# Stated exercise 1
In the listing below, retype the lines from the one containing "country: Canada" through the end of the listing, both ends included.

─── Text ───

Held at the Paradise Suites Hotel, the theme for the UNESCO youth forum is: ‘Youth, Peace and Security, Gender, Social Inclusion, Citizenship and Heritage’.
Banjul+10 is an opportunity to advance the agenda of youth empowerment and development in all member states by ensuring, as a mechanism, mutual accountability to the obligations of African Youth Charter and re-affirming commitments in the Decade of Youth 2009 –2018 and its Plan of Action.
It will also provide a high-level political forum for intergenerational discourse and advocacy, stakeholders’ interaction, agenda setting and celebration of African Youth Initiatives, and showcase the progress Africa youths are making across all fields of human endeavour surviving against all odds, leading young, innovation, creativity and public service.
The theme of the commemoration is: “10 Years Implementation of the African Youth Charter: Accelerating Youth Development in Africa”.
The purpose of the Banjul+10 AYC commemoration is to provide a common platform for member states to conduct a peer review of their investments to “prepare the future” for Africa’s youth.
As a “rights based” policy framework, it is critical to focus youth rights in all its facets, and as a guideline towards the achievement of the desired developmental outcomes for young people in Africa.
Mrs Ndong-Jatta said:“Yet, unfortunately, and in a rather paradoxical manner, it is the majority of these same young men and women that have been trapped in a seemingly endless cycle of intractable violence, both as active participants and as perpetual victims.”
“Peace is becoming a rare commodity, with more and more deadly conflicts breaking daily in different parts of the world,” she said.

─── Data provided ───

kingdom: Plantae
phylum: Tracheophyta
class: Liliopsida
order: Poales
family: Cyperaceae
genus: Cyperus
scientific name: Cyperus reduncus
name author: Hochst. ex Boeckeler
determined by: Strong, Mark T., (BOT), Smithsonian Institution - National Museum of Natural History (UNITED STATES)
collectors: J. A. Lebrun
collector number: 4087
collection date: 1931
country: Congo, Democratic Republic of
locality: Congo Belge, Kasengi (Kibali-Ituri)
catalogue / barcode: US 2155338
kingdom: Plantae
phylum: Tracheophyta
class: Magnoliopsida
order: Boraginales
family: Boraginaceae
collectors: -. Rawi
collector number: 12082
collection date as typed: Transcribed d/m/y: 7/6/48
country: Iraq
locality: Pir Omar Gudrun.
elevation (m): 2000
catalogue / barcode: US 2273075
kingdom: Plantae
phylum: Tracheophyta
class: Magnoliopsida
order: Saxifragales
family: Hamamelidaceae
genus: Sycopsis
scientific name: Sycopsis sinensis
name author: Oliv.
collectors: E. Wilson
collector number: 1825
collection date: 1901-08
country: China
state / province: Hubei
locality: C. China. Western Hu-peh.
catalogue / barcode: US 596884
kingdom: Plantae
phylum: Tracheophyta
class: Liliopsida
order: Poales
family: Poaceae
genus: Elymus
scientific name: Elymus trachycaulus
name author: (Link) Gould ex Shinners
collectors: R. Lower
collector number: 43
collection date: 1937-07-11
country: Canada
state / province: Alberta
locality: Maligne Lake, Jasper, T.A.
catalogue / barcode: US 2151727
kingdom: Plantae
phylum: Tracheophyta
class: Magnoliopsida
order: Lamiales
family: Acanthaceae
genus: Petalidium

───

# Stated exercise 2
Decide whether each statement agrees with the text on the Banjul+10 commemoration, answering yes or no and quoting the deciding words. (a) The UNESCO youth forum is held at the Paradise Suites Hotel. (b) The Decade of Youth runs from 2010 to 2020. (c) Mrs Ndong-Jatta says peace is becoming more common.

# Problem solution 1
country: Canada
state / province: Alberta
locality: Maligne Lake, Jasper, T.A.
catalogue / barcode: US 2151727
kingdom: Plantae
phylum: Tracheophyta
class: Magnoliopsida
order: Lamiales
family: Acanthaceae
genus: Petalidium

# Problem solution 2
(a) Yes: "Held at the Paradise Suites Hotel"
(b) No: "Decade of Youth 2009 –2018"
(c) No: "Peace is becoming a rare commodity"